(ARTICLE):
☆ ☆ ☆ ☆ ☆

Tailwheel Endorsement    Recently updated !


Recently I decided to take the plunge and get my tailwheel endorsement. Normally it would make more sense to get this closer to my first flight, but as I am now a CFI and have been flying with some of my friends in the RV community – it makes sense for me to try and log as much tailwheel and RV PIC time as I can. Doing so will increase my proficiency for that first flight and reduce my insurance rates as a bonus!

Finding a tailwheel instructor isn’t as easy as you’d like it to be. I had to make many calls to find ones in my general, but not immediate area. Most were never returned, but the folks at Freeway Airport got back to me quickly. They had an instructor, Joe Gauvreau, who did instruction in a Super Decathalon. I touched base with Joe and we were off and running in no time. Joe has more than 13,000 tailwheel hours, and was an excellent instructor. If you’re in the Baltimore DC area, I highly recommend him. You can see his website here: http://www.aerosportlimited.com/index.php/about-joe

Before starting, he also recommended two books:

  1. Stick and Rudder by Wolfgang Langewiesche (The rather famous quintessential tome on flying)
  2. The Compleat Taildragger Pilot by Harvey S. Plourde (Some say compleat is misspelled – but its actually a nod to The Compleat Angler by Izaac Walton. Compleat has come to be synonymous with a “full set of skills”)

☆ ☆ ☆ ☆ ☆

(EXCERPTED RECORDS):
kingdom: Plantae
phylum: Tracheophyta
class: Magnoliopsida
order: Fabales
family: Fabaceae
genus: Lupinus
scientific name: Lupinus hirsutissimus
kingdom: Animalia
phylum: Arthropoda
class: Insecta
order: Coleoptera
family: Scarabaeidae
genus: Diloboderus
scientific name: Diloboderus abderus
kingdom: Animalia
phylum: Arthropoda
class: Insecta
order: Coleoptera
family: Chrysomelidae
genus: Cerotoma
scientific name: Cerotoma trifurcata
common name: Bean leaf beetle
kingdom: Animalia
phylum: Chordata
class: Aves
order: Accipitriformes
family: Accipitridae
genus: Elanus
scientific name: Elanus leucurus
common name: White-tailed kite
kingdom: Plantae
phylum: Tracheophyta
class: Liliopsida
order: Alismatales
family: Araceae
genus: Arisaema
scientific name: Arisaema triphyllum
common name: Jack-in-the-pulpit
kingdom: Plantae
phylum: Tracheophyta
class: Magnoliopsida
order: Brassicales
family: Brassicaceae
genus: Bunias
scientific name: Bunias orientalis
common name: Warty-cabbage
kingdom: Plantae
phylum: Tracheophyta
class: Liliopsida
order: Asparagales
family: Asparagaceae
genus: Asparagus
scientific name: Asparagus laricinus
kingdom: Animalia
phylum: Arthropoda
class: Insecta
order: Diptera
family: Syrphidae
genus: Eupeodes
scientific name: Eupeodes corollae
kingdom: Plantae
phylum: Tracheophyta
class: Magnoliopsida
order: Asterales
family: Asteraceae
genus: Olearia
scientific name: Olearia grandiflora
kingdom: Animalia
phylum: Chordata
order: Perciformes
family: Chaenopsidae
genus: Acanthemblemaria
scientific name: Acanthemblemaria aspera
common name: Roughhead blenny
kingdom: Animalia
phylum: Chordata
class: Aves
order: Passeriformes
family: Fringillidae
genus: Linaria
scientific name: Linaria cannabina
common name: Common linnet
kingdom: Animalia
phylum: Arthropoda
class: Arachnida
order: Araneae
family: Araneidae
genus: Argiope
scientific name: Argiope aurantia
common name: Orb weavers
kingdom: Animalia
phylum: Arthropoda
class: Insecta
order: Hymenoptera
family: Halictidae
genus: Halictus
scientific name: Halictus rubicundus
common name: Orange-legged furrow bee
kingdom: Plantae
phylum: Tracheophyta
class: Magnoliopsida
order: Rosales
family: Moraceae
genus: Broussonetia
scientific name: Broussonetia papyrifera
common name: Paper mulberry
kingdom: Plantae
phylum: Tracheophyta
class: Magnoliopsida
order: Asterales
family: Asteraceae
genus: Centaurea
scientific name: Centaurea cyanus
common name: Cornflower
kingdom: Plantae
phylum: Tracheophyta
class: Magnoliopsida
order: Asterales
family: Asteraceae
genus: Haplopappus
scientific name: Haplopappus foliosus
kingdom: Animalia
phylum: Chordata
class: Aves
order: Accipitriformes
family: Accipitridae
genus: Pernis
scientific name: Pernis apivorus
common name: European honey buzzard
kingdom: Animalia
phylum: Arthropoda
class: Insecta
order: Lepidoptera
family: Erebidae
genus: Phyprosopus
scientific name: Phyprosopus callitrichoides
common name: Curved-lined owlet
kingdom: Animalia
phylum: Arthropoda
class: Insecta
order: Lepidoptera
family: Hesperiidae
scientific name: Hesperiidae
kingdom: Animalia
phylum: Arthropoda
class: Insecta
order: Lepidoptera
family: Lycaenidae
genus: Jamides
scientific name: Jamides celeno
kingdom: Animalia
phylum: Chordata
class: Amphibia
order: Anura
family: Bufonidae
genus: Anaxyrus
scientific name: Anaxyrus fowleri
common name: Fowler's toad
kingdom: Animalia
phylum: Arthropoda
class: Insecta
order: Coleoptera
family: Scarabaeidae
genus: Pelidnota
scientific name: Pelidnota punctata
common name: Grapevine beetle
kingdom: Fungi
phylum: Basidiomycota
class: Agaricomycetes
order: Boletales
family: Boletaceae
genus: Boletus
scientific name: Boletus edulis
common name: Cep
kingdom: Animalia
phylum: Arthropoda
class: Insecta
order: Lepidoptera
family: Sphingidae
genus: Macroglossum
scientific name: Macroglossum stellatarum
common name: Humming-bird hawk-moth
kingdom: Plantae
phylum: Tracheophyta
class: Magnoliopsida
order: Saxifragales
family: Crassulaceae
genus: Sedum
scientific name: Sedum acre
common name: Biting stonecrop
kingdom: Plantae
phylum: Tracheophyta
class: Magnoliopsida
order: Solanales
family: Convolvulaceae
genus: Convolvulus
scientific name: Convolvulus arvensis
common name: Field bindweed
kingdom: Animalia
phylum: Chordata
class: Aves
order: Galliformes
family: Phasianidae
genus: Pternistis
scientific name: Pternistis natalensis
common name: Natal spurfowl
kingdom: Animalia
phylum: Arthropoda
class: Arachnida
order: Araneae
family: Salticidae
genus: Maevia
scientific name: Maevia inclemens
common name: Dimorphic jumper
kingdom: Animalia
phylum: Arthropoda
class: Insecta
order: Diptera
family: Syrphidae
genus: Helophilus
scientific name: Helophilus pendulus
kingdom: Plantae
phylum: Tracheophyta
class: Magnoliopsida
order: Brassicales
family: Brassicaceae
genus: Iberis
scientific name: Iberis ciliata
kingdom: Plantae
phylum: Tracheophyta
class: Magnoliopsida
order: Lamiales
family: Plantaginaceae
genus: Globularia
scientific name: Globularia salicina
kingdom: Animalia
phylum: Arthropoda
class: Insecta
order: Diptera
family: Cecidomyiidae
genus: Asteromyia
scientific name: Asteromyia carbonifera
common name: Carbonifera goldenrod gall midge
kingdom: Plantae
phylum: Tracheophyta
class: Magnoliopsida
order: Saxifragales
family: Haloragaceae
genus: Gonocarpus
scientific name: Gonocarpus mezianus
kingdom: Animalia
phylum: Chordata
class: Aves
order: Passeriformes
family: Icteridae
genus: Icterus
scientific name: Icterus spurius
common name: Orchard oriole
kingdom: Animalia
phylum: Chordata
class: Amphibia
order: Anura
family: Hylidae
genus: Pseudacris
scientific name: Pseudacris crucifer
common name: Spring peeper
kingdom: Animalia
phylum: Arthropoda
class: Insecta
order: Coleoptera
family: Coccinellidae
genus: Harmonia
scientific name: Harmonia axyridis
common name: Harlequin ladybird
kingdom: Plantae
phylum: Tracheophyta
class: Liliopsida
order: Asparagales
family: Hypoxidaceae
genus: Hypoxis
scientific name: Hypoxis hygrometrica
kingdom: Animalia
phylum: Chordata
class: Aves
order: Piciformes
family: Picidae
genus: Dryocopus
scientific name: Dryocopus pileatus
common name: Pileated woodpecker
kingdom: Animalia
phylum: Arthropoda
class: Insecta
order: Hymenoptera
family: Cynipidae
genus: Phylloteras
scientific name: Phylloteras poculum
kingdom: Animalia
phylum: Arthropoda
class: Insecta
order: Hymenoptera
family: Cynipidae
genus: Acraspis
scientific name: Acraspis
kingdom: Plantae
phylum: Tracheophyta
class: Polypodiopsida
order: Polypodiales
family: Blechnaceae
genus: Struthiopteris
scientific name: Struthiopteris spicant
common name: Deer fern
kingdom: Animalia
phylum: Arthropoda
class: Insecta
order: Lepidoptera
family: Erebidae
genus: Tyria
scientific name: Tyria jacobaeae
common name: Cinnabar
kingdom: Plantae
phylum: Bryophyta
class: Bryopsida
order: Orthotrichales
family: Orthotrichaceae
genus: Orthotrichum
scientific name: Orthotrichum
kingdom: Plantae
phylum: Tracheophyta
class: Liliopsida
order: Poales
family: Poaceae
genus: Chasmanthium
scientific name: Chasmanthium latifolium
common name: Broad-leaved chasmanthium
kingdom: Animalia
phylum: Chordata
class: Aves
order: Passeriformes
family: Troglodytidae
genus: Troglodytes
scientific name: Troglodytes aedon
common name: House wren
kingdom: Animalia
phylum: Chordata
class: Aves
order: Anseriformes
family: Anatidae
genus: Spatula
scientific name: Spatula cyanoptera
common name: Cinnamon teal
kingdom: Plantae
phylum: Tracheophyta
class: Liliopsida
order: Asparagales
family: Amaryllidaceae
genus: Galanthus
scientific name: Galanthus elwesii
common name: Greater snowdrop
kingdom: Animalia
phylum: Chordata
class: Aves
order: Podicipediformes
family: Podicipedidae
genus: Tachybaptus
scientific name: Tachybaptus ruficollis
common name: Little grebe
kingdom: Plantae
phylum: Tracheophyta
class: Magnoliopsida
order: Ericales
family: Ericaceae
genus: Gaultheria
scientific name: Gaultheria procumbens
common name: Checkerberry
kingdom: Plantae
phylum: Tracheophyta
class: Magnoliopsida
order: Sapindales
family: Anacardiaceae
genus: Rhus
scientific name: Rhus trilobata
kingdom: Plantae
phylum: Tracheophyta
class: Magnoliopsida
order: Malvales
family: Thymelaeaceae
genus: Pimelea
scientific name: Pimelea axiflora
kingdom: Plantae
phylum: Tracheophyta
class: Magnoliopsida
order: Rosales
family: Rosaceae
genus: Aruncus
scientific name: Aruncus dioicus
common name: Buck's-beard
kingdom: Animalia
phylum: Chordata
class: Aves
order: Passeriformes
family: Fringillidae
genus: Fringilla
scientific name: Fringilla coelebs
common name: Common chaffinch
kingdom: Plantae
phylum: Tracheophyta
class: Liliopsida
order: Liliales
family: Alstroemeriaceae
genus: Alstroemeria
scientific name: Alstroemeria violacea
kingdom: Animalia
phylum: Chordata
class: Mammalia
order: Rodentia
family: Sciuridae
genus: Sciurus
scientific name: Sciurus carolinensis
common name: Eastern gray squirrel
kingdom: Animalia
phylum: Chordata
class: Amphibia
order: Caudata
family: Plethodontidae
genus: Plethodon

☆ ☆ ☆ ☆ ☆

(EXERCISE SET):
A) Rewrite the part of the tailwheel endorsement post starting at "Recently I decided" and ending at "as a bonus!", changing "insurance rates" to "insurance premiums".
B) Copy the records word for word, starting at the line that contains "family: Podicipedidae" and ending with the last line of the records.
The records are unrelated to the text.

(ANSWER SET):
A)
Recently I decided to take the plunge and get my tailwheel endorsement. Normally it would make more sense to get this closer to my first flight, but as I am now a CFI and have been flying with some of my friends in the RV community – it makes sense for me to try and log as much tailwheel and RV PIC time as I can. Doing so will increase my proficiency for that first flight and reduce my insurance premiums as a bonus!

B)
family: Podicipedidae
genus: Tachybaptus
scientific name: Tachybaptus ruficollis
common name: Little grebe
kingdom: Plantae
phylum: Tracheophyta
class: Magnoliopsida
order: Ericales
family: Ericaceae
genus: Gaultheria
scientific name: Gaultheria procumbens
common name: Checkerberry
kingdom: Plantae
phylum: Tracheophyta
class: Magnoliopsida
order: Sapindales
family: Anacardiaceae
genus: Rhus
scientific name: Rhus trilobata
kingdom: Plantae
phylum: Tracheophyta
class: Magnoliopsida
order: Malvales
family: Thymelaeaceae
genus: Pimelea
scientific name: Pimelea axiflora
kingdom: Plantae
phylum: Tracheophyta
class: Magnoliopsida
order: Rosales
family: Rosaceae
genus: Aruncus
scientific name: Aruncus dioicus
common name: Buck's-beard
kingdom: Animalia
phylum: Chordata
class: Aves
order: Passeriformes
family: Fringillidae
genus: Fringilla
scientific name: Fringilla coelebs
common name: Common chaffinch
kingdom: Plantae
phylum: Tracheophyta
class: Liliopsida
order: Liliales
family: Alstroemeriaceae
genus: Alstroemeria
scientific name: Alstroemeria violacea
kingdom: Animalia
phylum: Chordata
class: Mammalia
order: Rodentia
family: Sciuridae
genus: Sciurus
scientific name: Sciurus carolinensis
common name: Eastern gray squirrel
kingdom: Animalia
phylum: Chordata
class: Amphibia
order: Caudata
family: Plethodontidae
genus: Plethodon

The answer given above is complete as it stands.